26 août 64 : L’état-major américain valide l’avis de l’ambassadeur Taylor (voir 18 août), et notamment la nécessité de bombarder le Nord pour sauver le Sud (Le dossier du Pentagone, 1971, p. 340). Quoi qu’en dise Johnson dans ses mémoires lorsqu’il affirme « […] je ne reçus, au cours de ma première année à la Maison Blanche, aucune proposition formelle de campagne aérienne contre le Nord-Vietnam émanant de l’accord de mes principaux conseillers. » (Johnson, 1972, p. 153)
Le président américain demeure cependant prudent, du moins en paroles, quant à l’engagement de son pays dans le conflit : « Nous ne sommes pas à la veille d’envoyer des garçons américains à 9 000 ou 10 000 miles loin de chez eux pour faire ce que des garçons d’Asie doivent faire pour eux-mêmes. » (cité in Nouilhat in collectif, 1992, p. 56)
27 août 64 : Mémorandum des chefs d’état-major à l’intention de McGeorge Bundy (Sécurité nationale) et McNaughton (vice-secrétaire d’État à la Défense) sur les opérations 34-A. Elles comportent 3 volets : les prises de renseignements, les opérations psychologiques et les opérations maritimes (Le dossier de Pentagone, 1971, pp. 327-329 ; Bodard, 1971, doss. Pentagone, pp. 205-207).
Nouvelle tentative de coup d’État. C’est le putsch des intellectuels (étudiants) et des bouddhistes (Toinet, 1998, p. 211).
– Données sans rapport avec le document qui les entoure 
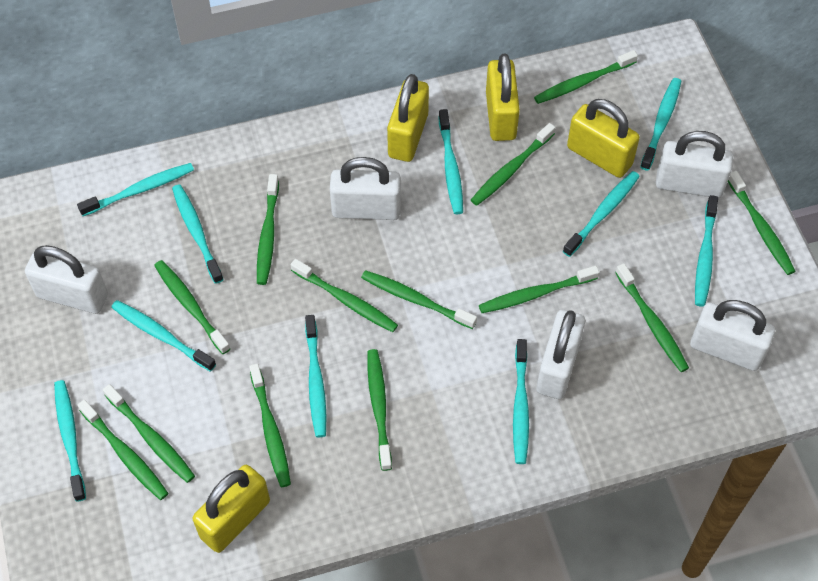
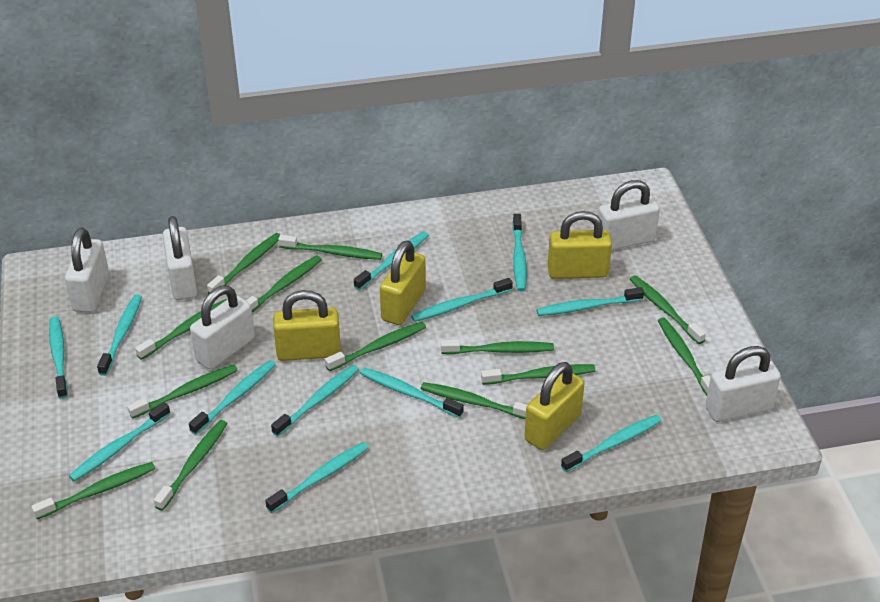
turquoise toothbrush: [54,380,86,502] [77,163,194,216] [111,300,216,372] [172,184,224,284] [305,315,327,437] [438,109,463,214] [513,339,529,464] [563,171,640,257] [640,78,681,171] [695,195,718,307] = 10 -> [49,316,68,399] [69,402,171,482] [97,294,142,376] [189,360,276,435] [265,442,369,513] [271,365,359,437] [354,231,429,290] [360,367,464,418] [411,278,513,322] [512,214,527,291] [536,287,644,316] [561,415,661,472] = 12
Cette tentative est liée à la promulgation par Khanh, le 16 août, d’une charte qui n’a pas été pas soumise à un référendum populaire. La foule encercle la résidence de Khanh aux cris de « A bas le pouvoir, à bas l’armée, à bas la dictature. »
Selon Truong Vinh Le, la prise de pouvoir de Khanh « n’avait jamais été approuvée par les bouddhistes qui voyaient en lui un « homme de Ngo Dinh Diem et de son Gouvernement, un gouvernement Diem sans Diem. » Khanh fait face dans un premier temps puis se retire à Dalat où il parle de prendre une retraite définitive. Il reçoit cependant l’appui des Américains qui voient en lui le seul recours politique du moment. Il reprend donc les rênes du pouvoir « timidement, fatigué, écœuré ». Il s’enferre dans la passivité et laisse ainsi la main à toutes les ambitions et il n’en manque pas (voir 13 septembre) (Truong Vinh Le, 1989, pp. 125-126).
29 août 64 : A l’occasion d’un barbecue organisé pour son 56e anniversaire dans son ranch de Stonewall (Texas), Johnson déclare aux journalistes présents : « il s’agit bien d’une guerre et d’une grande guerre et nous le reconnaissons » tout en affirmant avoir « soigneusement essayé de nous [les U.S.A.] contenir nous-mêmes et de ne pas étendre la guerre. » (Le dossier de Pentagone, 1971, p. 339).
Mise à l’écart de Nguyen Khanh qui est placé officiellement en « observation médicale » (Toinet, 1998, p. 212).
C’est toujours en théorie un « triumvirat » constitué de Duong Van Minh (bouddhistes), Tran Thien Khiem (anciens diémistes), Nguyen Khanh (catholiques et Américains) qui dirige tant bien que mal le pays, mais sans Khanh… Le Comité militaire révolutionnaire (C.M.R.) est dissous et se transforme en « Comité directeur provisoire de la nation et de l’armée », une vague tentative pour sauver un régime qui se liquéfie de jour en jour (Journoud, 2011, p. 190).